Yes, that’s right. I somehow over-looked the definition of m.


1 Like

@Shani_Gamrian Use BCEWithLogitsLoss - it’s stable than using a plain Sigmoid followed by aBCELoss` (uses log-sum-exp trick for numerical stability)

see https://github.com/pytorch/pytorch/issues/751


Just to clarify, if using nn.BCEWithLogitsLoss(target, output), output should be passed through a sigmoid and only then to BCEWithLogitsLoss? I don’t understand why one would pass it through a sigmoid twice because x is already a probability after passing through one sigmoid.

No, that was a typo which @vmirly1 already corrected.
You should pass logits to nn.BCEwithLogitsLoss and probabilities (using sigmoid) to nn.BCELoss.

Also, make sure to pass the model output first and then the target to the criterion.


Sorry for asking my question here, I’m doing wod2vec with negative sampling and I had problem using nn.NLLLoss to train my network and I was reading pytorch loss functions, then I found out `binary_cross_entropy_with_logits, it says that This loss combines a Sigmoid layer and the BCELoss in one single class and This is used for measuring the error of a reconstruction in for example an auto-encoder. Note that the targets yy should be numbers between 0 and 1. So do you think I made a right choice for my loss function?

Negative sampling might work with nn.BCE(WithLogits)Loss, but might be inefficient, as you would probably calculate the non-reduced loss for all classes and mask them afterwards.
Some implementations sample the negative classes beforehand and calculate the bce loss manually, e.g. as described here.


but what exactly is the difference between the two? i mean how is BCEWithLogitsLoss more stable? what stability means here. It would be great if you could explain it to me in little more detail. Thanks in advance :smiley:

1 Like

Just to be super duper clear, do Not pass inputs through a sigmoid if using BCEWithLogitsLoss ?

And for the outputs, just use ‘1’ for True classes, or ‘0’ for the false classes?


  • logits -> nn.BCEWithLogitsLoss
  • logits -> sigmoid -> nn.BCELoss

That would be the standard definition, but you can basically define True/False, Positive/Negative as you wish.


Thanks everyone for your input.

If the network outputs logits and is trained with BCEWithLogitsLoss, during inference, should I use the logits directly as a probability or should I apply sigmoid first?

Now that I think about it, the logit could totally be negative or larger than 1, making it unsuitable as a probability.

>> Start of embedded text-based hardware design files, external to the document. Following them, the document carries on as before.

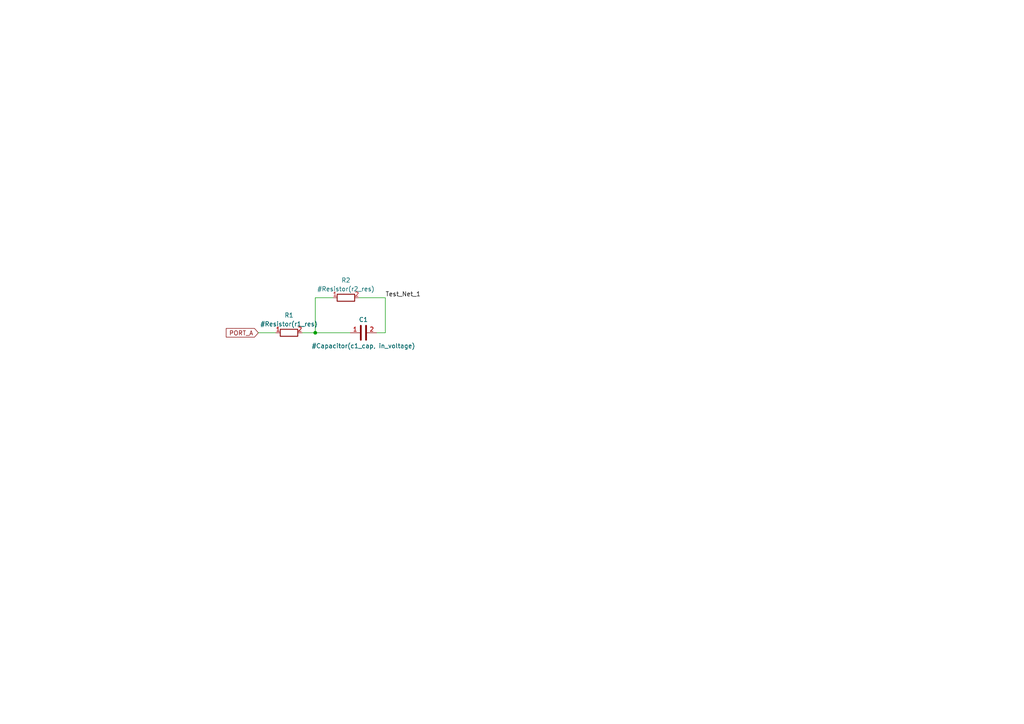
<source format=kicad_sch>
(kicad_sch (version 20211123) (generator eeschema)

  (uuid b55f6c44-5d5d-4524-bb86-893662f64598)

  (paper "A4")

  (title_block
    (title "Simple Circuit")
    (date "2022-08-02")
    (rev "v01")
  )

  

  (junction (at 91.44 96.52) (diameter 0) (color 0 0 0 0)
    (uuid 21362588-9ca4-4df5-aaff-e66a21a01f68)
  )

  (wire (pts (xy 91.44 86.36) (xy 91.44 96.52))
    (stroke (width 0) (type default) (color 0 0 0 0))
    (uuid 03903112-54ec-4875-b5c3-fcc4ec71e52c)
  )
  (wire (pts (xy 111.76 86.36) (xy 111.76 96.52))
    (stroke (width 0) (type default) (color 0 0 0 0))
    (uuid 36780335-0429-4c3d-8635-e5ed12711612)
  )
  (wire (pts (xy 104.14 86.36) (xy 111.76 86.36))
    (stroke (width 0) (type default) (color 0 0 0 0))
    (uuid 3b4c322b-7512-4787-a5f9-2684210df4f3)
  )
  (wire (pts (xy 74.93 96.52) (xy 80.01 96.52))
    (stroke (width 0) (type default) (color 0 0 0 0))
    (uuid 4902dc83-92f4-47f2-ad47-efdda384a841)
  )
  (wire (pts (xy 91.44 86.36) (xy 96.52 86.36))
    (stroke (width 0) (type default) (color 0 0 0 0))
    (uuid 4f1c1eac-36d8-440f-b4fc-e04c50ea8c7a)
  )
  (wire (pts (xy 87.63 96.52) (xy 91.44 96.52))
    (stroke (width 0) (type default) (color 0 0 0 0))
    (uuid 7affbfd1-3b77-4468-baac-310ca0e0aad7)
  )
  (wire (pts (xy 109.22 96.52) (xy 111.76 96.52))
    (stroke (width 0) (type default) (color 0 0 0 0))
    (uuid 887ec3e8-1522-42b6-a4e7-8d9f0f5e559f)
  )
  (wire (pts (xy 91.44 96.52) (xy 101.6 96.52))
    (stroke (width 0) (type default) (color 0 0 0 0))
    (uuid d68ed73e-45b3-441c-84c3-918bed62b055)
  )

  (label "Test_Net_1" (at 111.76 86.36 0)
    (effects (font (size 1.27 1.27)) (justify left bottom))
    (uuid f8594364-7085-4d63-b6db-0503245aaae3)
  )

  (global_label "PORT_A" (shape input) (at 74.93 96.52 180) (fields_autoplaced)
    (effects (font (size 1.27 1.27)) (justify right))
    (uuid 0da1a194-de46-4113-bdca-98125569a602)
    (property "Intersheet References" "${INTERSHEET_REFS}" (id 0) (at 65.6226 96.4406 0)
      (effects (font (size 1.27 1.27)) (justify right) hide)
    )
  )

  (symbol (lib_name "R_1") (lib_id "Device:R") (at 100.33 86.36 90) (unit 1)
    (in_bom yes) (on_board yes)
    (uuid 053518b3-994e-4e57-8f86-80f07be5a072)
    (property "Reference" "R2" (id 0) (at 100.33 81.28 90))
    (property "Value" "#Resistor(r2_res)" (id 1) (at 100.33 83.82 90))
    (property "Footprint" "" (id 2) (at 100.33 88.138 90)
      (effects (font (size 1.27 1.27)) hide)
    )
    (property "Datasheet" "~" (id 3) (at 100.33 86.36 0)
      (effects (font (size 1.27 1.27)) hide)
    )
    (pin "1" (uuid 8aadeabf-d3a4-4d94-ab45-972b9b498362))
    (pin "2" (uuid f98d702d-9a01-4af6-8ec4-3dacf896c6aa))
  )

  (symbol (lib_id "Device:R") (at 83.82 96.52 90) (unit 1)
    (in_bom yes) (on_board yes)
    (uuid 691e9d02-a5cc-48a1-b9c1-b97da20de9cd)
    (property "Reference" "R1" (id 0) (at 83.82 91.44 90))
    (property "Value" "#Resistor(r1_res)" (id 1) (at 83.82 93.98 90))
    (property "Footprint" "" (id 2) (at 83.82 98.298 90)
      (effects (font (size 1.27 1.27)) hide)
    )
    (property "Datasheet" "~" (id 3) (at 83.82 96.52 0)
      (effects (font (size 1.27 1.27)) hide)
    )
    (pin "1" (uuid 56f3fe65-5ef1-4a6e-a200-e361ef623390))
    (pin "2" (uuid d1b5af45-82ec-44b9-9f8d-7e6fa037126d))
  )

  (symbol (lib_id "Device:C") (at 105.41 96.52 90) (unit 1)
    (in_bom yes) (on_board yes)
    (uuid e8ed392d-e797-4a51-a62e-0d0cb2854712)
    (property "Reference" "C1" (id 0) (at 105.41 92.71 90))
    (property "Value" "#Capacitor(c1_cap, in_voltage)" (id 1) (at 105.41 100.33 90))
    (property "Footprint" "" (id 2) (at 109.22 95.5548 0)
      (effects (font (size 1.27 1.27)) hide)
    )
    (property "Datasheet" "~" (id 3) (at 105.41 96.52 0)
      (effects (font (size 1.27 1.27)) hide)
    )
    (pin "1" (uuid 88ed38ec-3347-43aa-9c34-35b1de8a4093))
    (pin "2" (uuid a92039b9-3ae8-441f-b647-2b89d7689c58))
  )

  (sheet_instances
    (path "/" (page "1"))
  )

  (symbol_instances
    (path "/e8ed392d-e797-4a51-a62e-0d0cb2854712"
      (reference "C1") (unit 1) (value "#Capacitor(c1_cap, in_voltage)") (footprint "")
    )
    (path "/691e9d02-a5cc-48a1-b9c1-b97da20de9cd"
      (reference "R1") (unit 1) (value "#Resistor(r1_res)") (footprint "")
    )
    (path "/053518b3-994e-4e57-8f86-80f07be5a072"
      (reference "R2") (unit 1) (value "#Resistor(r2_res)") (footprint "")
    )
  )
)

</source>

So I should apply a sigmoid during inference. Please confirm

y*ln(sig(x)) + (1 - y)*ln(1 - sig(x)) = y*ln(1 / (1 + e^-x))+(1 - y)*ln(1 - 1 / (1 + e^-x)) = ln(e^yx / (e^x + 1)) If I’m correct, it works like this.

The values of the logits might be harder to interpret, so you might want to apply a sigmoid to get the probabilities.
Note that a logit of 0 will map to p=0.5, so you could still easily get the prediction for this simple threshold with logits.

1 Like

sigmoid( ln(x/(1-x) ) ) = x

for both BCEWithLogitsLoss and CrossEntropyLoss ( 1 step )

we will need to do this when doing inferencing?

logps = model(img)
ps = torch.exp(logps)

Also, even if it’s 2steps(i.e logsoftmax + nlllosss) the above still applies right?